I can see that if ITX can have every thing you want, Full size motherboard/case seems like a waste of space/ money.

 

But I am still consider expandability is important to me, which brings the point, as I am going to have a SSD and HDD in my initial build, I probably want the SSD as M.2 as I consider only one 2.5/3.5 left doesn't seems really expandable to me.
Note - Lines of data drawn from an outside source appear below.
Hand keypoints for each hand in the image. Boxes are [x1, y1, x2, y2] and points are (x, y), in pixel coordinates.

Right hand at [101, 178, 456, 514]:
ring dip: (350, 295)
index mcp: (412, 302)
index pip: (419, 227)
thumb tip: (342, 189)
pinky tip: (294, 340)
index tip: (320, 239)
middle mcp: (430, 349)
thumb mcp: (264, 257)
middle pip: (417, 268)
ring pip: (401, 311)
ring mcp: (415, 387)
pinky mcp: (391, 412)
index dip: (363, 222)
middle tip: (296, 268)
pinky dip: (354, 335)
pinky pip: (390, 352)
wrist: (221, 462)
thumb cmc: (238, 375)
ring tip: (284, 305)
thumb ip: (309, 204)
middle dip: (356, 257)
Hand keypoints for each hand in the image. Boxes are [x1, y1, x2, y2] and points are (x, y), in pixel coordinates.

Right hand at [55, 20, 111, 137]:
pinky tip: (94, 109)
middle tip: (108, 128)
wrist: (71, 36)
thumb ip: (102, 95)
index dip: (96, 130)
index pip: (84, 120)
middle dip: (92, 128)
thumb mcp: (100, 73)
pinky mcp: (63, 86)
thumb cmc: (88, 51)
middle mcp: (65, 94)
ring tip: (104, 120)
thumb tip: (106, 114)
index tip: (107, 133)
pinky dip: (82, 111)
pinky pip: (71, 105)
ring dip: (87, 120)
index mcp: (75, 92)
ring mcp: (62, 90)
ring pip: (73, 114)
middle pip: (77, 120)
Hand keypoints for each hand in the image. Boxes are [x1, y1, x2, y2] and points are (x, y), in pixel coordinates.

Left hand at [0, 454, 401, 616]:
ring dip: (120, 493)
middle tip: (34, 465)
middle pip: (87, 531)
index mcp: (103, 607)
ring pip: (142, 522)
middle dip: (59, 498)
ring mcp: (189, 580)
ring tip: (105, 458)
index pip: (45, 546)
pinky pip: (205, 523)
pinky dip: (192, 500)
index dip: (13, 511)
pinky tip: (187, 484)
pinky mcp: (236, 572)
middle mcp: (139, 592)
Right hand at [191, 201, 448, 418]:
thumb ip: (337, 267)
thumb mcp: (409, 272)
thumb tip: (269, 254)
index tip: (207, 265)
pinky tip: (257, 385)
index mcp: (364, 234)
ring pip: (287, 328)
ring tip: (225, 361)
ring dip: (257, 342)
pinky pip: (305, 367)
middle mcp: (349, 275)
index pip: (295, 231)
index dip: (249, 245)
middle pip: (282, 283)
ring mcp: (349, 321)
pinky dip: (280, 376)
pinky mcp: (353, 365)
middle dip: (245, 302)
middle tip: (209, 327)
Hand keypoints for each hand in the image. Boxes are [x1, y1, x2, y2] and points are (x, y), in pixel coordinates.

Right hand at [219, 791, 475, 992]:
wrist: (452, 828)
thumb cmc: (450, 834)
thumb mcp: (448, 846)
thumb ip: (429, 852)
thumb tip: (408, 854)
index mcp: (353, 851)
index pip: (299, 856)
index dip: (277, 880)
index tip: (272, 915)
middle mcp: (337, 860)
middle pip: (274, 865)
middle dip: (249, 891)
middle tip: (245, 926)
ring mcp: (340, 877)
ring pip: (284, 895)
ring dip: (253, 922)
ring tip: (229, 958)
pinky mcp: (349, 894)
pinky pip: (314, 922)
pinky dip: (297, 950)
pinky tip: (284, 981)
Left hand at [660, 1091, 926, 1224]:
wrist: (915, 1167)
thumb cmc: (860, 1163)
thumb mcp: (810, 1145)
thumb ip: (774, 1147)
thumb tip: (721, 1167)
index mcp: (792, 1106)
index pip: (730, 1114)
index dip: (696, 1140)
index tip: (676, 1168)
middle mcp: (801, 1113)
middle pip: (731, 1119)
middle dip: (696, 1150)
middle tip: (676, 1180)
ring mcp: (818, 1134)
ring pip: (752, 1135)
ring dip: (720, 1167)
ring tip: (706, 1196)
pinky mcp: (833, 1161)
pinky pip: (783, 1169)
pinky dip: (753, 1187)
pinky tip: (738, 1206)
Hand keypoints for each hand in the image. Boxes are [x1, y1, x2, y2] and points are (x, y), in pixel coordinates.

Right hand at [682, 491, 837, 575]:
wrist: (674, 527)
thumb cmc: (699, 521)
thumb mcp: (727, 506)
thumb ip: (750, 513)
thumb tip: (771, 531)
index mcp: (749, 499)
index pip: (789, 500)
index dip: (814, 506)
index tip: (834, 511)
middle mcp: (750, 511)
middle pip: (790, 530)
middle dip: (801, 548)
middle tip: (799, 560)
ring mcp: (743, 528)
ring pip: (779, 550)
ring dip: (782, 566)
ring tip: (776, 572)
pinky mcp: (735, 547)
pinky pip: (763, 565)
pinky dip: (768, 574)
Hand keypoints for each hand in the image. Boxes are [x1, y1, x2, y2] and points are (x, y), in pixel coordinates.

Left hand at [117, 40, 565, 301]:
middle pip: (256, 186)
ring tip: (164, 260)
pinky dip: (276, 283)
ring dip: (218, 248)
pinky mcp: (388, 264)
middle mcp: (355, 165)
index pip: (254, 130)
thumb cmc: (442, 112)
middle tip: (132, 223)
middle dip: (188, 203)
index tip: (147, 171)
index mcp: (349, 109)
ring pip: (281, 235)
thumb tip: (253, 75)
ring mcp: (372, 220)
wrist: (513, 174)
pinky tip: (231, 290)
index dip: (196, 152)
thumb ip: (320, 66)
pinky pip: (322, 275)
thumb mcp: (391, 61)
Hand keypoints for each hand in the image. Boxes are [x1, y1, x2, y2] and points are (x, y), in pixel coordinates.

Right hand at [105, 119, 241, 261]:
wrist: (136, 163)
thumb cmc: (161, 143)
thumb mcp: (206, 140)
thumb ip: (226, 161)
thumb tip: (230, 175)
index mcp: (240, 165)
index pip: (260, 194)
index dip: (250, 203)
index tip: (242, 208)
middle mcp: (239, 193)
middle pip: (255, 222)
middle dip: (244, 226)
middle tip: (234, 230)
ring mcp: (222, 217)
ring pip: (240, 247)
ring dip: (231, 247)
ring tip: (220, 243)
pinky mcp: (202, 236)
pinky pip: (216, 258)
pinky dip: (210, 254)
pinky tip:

And I still consider that I might need a optical drive as I always had one.

 

Again, I don't think I will ever need SLI, and after looked yesterday myself, for same amount of total RAM, two memory stick are not much expensive than four sticks, so I don't really need four slots as I consider my RAM usage will be topped at 32 GB.

 

 

Look at a Fractal Designs Node 304 - mini ITX, about the size of a large shoe box, and takes up to 6 drives (2.5 or 3.5 inch).  No optical drive - but if absolutely necessary external ones are cheap and simple.  I have this at home, it is a pretty smart looking case.

 

Cooler Master do some good options too - with support for optical drive but less other drives, e.g. the Elite 130

 

In your initial post you mentioned Linux in relation to a preference for Asus motherboards - only a single data point, but I run Manjaro on an Asrock MB with no issues.  I may be missing your reasoning though - if so apologies.

 

 

Thanks, nice ITX case, might be using that if not going to overclocking and decided to use a non-K CPU.

 

Yes, for simplicity, don't expect anything will went wrong if I pick any reputable brand for motherboard, but to me ASUS is easier choice, and I do have slightly issue with my last Gigabyte motherboard. But might be consider Asrock.